Exercise |
Every line from the one with "tilt_deg: -16.6" to the final line of the listing below should be repeated exactly, and only those.

══════════

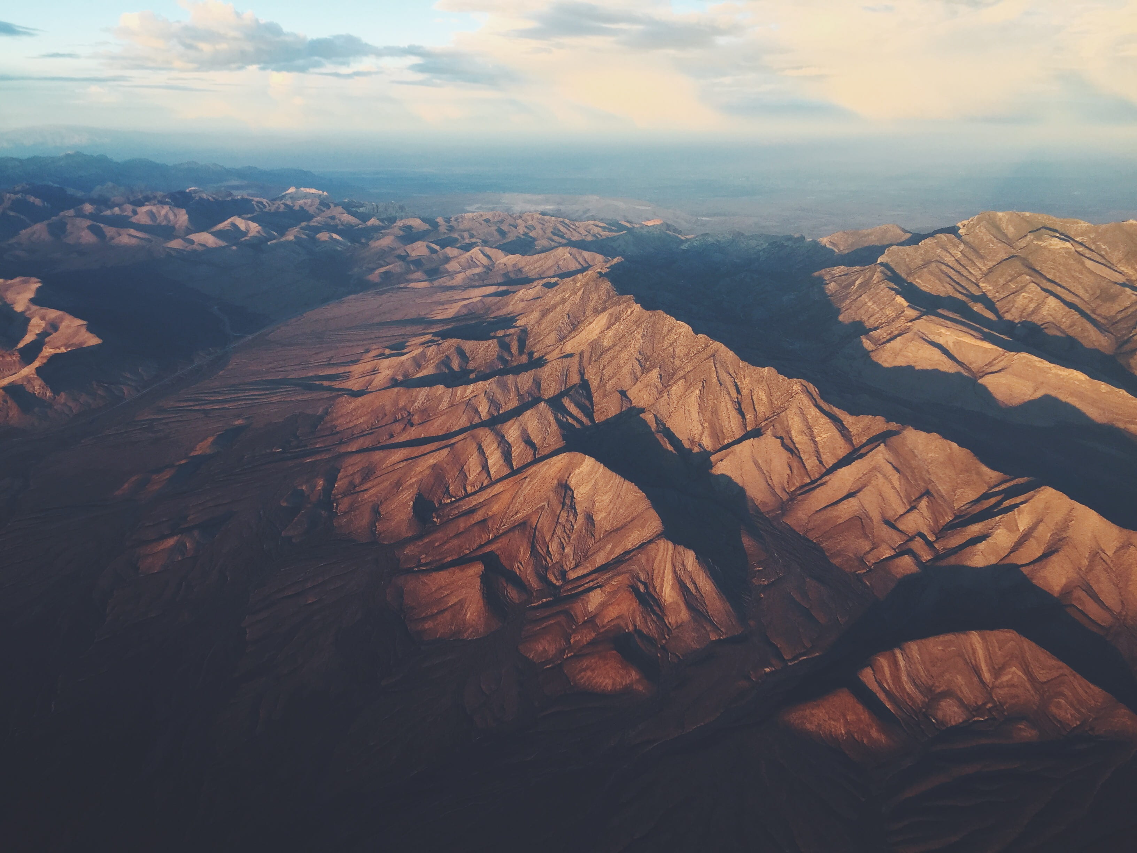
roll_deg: +0.8
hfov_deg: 61.7
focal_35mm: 29
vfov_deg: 48.2
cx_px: 568
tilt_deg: -16.6
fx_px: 953
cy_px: 426
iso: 32
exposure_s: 1/147
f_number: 2.2
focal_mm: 4.15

══════════

Reply to the task |
tilt_deg: -16.6
fx_px: 953
cy_px: 426
iso: 32
exposure_s: 1/147
f_number: 2.2
focal_mm: 4.15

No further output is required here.